Jean Burgess is a Distinguished Professor of Digital Media at the QUT Digital Media Research Centre, (which she founded and directed between 2015 and 2020) and in the QUT School of Communication. She is currently associate director of the ARC Centre of Excellence for Automated Decision-Making and Society. She was the deputy director of the former ARC Centre of Excellence for Creative Industries and Innovation (CCI) at the Queensland University of Technology. From 2010 to 2013 Jean was an Australian Research Council Postdoctoral Fellow (APD), working with Axel Bruns on the ARC Discovery Project 'New Media and Public Communication'. She researches and publishes on issues of cultural participation in new media contexts, with a particular focus on user-created content, online social networks, and co-creative media including digital storytelling.

She was elected a Fellow of the Australian Academy of the Humanities in 2021.

==Education==
A classically trained musician with an honours degree in flute performance, Burgess completed a Master of Philosophy at the University of Queensland before undertaking a PhD at Queensland University of Technology. Her doctoral thesis, entitled Vernacular creativity and new media, focused on the ways in which everyday practices of symbolic creativity (including storytelling and amateur photography) both pre-date digital technologies and are remediated by them.

==Notable publications==
In 2009, with Joshua Green, Burgess published the book YouTube: Online Video and Participatory Culture. The book examines the ways in which YouTube is being used by the media industries, by audiences and amateur producers, and by particular communities of interest, and explains how these uses challenge existing ideas about cultural ‘production’ and ‘consumption’. It includes specially commissioned chapters by John Hartley and Henry Jenkins.

The book was widely reviewed in academic journals including Media International Australia, Popular Communication and the International Journal of Digital Television. It has since been translated into Italian, Brazilian Portuguese, Polish and Korean.

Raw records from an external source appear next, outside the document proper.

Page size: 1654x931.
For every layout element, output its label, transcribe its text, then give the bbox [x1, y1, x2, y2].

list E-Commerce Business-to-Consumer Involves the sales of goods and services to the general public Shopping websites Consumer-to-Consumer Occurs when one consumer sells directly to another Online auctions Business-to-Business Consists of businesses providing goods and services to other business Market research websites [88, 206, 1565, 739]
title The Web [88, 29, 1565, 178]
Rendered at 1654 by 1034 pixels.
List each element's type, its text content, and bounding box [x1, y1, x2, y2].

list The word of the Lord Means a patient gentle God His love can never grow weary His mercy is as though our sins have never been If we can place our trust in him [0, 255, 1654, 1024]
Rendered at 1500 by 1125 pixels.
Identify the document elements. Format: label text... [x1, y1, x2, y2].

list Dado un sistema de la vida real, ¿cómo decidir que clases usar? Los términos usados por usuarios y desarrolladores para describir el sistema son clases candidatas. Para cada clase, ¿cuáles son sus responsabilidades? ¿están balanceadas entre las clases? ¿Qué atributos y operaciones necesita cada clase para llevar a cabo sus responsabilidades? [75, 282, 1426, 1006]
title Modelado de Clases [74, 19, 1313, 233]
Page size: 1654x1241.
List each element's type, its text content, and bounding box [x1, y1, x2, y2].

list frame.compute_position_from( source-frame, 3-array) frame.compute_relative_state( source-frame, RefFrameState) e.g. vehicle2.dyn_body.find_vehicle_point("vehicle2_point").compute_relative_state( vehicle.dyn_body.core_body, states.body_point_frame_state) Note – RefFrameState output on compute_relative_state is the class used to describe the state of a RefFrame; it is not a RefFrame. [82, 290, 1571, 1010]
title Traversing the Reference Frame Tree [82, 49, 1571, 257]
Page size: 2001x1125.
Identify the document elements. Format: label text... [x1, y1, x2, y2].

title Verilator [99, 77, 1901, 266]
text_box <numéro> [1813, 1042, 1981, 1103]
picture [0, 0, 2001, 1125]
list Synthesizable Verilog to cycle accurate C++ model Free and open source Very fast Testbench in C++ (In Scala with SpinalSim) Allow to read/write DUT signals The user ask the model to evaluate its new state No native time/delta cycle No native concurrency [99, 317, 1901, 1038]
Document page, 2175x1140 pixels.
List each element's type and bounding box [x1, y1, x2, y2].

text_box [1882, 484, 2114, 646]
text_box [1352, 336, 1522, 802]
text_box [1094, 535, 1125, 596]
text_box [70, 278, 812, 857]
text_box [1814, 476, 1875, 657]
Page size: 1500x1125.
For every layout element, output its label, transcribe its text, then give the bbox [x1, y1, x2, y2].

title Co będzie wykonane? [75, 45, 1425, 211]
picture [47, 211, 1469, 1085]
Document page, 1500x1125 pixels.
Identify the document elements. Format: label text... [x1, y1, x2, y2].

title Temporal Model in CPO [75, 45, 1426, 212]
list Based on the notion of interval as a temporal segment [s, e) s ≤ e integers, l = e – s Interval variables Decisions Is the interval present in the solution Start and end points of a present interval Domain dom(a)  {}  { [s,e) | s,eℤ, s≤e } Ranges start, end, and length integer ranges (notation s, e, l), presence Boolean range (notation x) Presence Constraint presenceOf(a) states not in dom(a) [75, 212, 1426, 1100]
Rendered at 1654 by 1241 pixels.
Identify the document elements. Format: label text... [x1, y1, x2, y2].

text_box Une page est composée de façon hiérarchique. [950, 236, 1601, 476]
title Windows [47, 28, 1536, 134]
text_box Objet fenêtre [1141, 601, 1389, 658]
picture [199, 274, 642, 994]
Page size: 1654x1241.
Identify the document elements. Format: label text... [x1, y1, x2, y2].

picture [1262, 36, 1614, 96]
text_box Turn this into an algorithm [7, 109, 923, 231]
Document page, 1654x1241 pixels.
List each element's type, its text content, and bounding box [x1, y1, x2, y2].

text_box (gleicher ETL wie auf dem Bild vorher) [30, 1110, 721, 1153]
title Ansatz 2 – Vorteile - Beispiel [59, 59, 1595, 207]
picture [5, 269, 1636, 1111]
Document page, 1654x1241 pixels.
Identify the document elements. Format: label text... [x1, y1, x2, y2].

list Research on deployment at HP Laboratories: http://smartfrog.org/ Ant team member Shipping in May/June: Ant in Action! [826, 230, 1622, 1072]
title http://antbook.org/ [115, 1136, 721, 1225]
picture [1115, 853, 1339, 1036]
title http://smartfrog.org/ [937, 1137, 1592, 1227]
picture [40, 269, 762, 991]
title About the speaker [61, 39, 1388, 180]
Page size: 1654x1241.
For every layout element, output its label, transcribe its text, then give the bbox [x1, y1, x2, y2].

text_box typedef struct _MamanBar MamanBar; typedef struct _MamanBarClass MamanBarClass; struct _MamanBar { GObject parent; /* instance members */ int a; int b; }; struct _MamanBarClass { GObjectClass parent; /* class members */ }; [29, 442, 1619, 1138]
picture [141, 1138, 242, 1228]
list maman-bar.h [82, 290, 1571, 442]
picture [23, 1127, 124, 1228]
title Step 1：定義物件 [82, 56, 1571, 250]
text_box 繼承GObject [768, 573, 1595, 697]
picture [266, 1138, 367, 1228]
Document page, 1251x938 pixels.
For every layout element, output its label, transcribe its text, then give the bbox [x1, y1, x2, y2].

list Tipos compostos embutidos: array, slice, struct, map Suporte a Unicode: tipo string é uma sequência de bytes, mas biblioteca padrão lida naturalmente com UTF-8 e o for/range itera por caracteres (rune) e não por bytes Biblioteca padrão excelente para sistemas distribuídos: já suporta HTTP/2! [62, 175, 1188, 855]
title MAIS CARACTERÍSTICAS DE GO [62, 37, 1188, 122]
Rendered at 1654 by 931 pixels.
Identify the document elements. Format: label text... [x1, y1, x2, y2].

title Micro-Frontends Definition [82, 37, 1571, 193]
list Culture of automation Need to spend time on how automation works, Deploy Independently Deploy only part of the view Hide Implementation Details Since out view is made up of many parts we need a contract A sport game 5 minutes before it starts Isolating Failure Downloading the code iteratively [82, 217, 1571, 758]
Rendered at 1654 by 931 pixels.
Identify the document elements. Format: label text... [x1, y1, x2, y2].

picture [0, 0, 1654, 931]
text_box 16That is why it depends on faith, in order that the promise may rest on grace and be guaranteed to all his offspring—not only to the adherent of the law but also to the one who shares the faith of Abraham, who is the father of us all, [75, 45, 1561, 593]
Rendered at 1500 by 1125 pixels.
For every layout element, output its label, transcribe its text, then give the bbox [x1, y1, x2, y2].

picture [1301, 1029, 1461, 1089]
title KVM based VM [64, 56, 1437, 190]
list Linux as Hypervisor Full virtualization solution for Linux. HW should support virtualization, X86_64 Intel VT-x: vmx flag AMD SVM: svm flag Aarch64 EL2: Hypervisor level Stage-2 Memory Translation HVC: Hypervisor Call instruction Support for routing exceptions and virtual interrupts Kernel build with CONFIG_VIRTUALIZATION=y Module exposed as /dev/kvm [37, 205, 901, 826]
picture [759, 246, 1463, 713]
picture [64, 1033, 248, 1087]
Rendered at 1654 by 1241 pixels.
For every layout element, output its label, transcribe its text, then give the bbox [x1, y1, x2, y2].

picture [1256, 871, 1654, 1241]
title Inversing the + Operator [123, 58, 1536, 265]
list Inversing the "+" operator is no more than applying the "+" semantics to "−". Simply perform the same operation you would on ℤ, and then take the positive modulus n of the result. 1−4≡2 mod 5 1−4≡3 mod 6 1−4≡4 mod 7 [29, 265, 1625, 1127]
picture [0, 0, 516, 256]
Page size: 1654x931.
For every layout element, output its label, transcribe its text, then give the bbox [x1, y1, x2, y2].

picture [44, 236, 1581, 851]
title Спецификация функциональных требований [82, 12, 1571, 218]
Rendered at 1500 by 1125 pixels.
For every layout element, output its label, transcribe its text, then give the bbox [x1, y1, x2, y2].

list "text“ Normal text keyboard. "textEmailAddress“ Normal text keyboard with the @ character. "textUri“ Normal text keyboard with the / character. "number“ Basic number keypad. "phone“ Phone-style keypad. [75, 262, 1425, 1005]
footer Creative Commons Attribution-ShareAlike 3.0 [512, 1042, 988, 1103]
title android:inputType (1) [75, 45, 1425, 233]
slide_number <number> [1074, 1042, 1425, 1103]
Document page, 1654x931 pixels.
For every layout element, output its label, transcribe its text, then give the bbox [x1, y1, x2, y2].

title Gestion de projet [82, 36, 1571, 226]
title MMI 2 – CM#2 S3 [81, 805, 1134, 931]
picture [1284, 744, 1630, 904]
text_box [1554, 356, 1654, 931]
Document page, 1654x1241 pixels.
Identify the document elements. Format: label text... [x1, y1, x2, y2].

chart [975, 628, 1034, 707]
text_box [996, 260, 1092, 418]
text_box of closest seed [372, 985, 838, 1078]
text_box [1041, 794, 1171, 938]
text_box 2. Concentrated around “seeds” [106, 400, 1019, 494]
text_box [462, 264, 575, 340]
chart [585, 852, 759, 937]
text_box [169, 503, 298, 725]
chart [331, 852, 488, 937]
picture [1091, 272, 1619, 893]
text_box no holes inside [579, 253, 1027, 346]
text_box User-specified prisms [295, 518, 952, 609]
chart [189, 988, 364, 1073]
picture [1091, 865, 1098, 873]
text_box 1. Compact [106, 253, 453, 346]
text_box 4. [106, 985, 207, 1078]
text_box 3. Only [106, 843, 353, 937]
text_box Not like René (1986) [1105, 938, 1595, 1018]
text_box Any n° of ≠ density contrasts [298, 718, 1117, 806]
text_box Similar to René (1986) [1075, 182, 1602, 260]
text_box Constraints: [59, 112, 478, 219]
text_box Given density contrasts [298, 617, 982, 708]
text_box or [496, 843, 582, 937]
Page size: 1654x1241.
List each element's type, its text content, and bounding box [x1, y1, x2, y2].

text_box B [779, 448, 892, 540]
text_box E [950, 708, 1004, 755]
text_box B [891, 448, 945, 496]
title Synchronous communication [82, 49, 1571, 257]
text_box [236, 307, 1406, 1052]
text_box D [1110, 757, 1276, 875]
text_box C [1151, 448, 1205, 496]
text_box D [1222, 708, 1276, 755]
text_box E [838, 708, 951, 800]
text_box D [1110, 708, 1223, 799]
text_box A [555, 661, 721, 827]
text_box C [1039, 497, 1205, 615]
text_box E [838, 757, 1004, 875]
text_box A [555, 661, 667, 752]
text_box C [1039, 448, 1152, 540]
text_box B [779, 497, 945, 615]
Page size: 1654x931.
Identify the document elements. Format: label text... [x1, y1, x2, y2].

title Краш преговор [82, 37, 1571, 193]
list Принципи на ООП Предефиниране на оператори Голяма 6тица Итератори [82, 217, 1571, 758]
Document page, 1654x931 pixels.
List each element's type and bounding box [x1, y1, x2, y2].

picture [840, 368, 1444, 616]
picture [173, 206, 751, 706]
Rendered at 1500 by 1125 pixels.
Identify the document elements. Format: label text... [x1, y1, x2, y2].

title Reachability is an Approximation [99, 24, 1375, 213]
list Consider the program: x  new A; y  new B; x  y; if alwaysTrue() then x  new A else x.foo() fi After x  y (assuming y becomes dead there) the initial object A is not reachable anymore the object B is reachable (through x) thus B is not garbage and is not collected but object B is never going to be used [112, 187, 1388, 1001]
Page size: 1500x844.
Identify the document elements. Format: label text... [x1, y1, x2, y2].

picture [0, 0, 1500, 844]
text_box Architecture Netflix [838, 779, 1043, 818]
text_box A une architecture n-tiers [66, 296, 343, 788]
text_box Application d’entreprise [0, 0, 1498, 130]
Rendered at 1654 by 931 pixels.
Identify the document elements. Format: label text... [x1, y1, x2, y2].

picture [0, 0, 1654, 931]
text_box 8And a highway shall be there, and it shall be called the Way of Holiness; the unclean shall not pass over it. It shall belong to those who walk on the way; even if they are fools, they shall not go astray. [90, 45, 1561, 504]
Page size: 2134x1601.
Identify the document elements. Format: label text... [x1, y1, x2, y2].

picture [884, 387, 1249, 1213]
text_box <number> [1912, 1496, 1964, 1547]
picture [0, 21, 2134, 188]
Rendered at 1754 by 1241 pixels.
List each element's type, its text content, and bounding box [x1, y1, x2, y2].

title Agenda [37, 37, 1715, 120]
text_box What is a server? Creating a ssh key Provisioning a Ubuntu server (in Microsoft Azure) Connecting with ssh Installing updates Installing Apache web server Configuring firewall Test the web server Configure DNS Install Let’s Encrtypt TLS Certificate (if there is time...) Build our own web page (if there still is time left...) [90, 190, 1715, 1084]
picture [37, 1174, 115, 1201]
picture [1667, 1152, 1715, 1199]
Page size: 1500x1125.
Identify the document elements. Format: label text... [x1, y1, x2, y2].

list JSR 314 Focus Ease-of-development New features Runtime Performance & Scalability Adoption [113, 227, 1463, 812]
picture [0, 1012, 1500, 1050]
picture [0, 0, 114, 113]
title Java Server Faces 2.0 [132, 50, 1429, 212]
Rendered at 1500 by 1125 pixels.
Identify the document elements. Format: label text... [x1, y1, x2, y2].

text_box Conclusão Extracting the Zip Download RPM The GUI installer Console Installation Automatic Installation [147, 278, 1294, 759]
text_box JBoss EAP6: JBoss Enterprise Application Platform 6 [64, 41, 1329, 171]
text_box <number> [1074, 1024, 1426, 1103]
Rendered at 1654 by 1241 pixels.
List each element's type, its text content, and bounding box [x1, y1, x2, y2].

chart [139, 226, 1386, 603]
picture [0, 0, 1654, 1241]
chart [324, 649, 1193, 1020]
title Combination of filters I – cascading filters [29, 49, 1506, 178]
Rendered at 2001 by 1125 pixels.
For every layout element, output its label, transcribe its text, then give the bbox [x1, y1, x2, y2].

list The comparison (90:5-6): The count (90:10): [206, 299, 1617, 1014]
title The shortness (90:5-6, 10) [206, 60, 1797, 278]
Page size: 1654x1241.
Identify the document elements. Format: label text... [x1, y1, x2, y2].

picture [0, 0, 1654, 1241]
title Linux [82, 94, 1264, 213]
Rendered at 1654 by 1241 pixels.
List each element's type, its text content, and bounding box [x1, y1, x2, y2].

With Andrew King, Burgess co-edited an edition of M/C Journal themed "Porn and the Mediasphere", and worked on the ARC-funded Understanding Pornography in Australia report.

==Media appearances==
On his blog, Professor Henry Jenkins interviewed Burgess in October 2007 about her doctoral research.

Burgess was interviewed in January 2009 by The Enthusiast magazine about YouTube's difficulties balancing copyright issues with the creative activities of its users.

In 2010, Burgess was interviewed about her YouTube research by prime-time Channel Seven current affairs TV program Today Tonight.

In February 2011, Burgess spoke to Radio National's Background Briefing on how natural disasters are handled and mishandled by both broadcast and participatory media.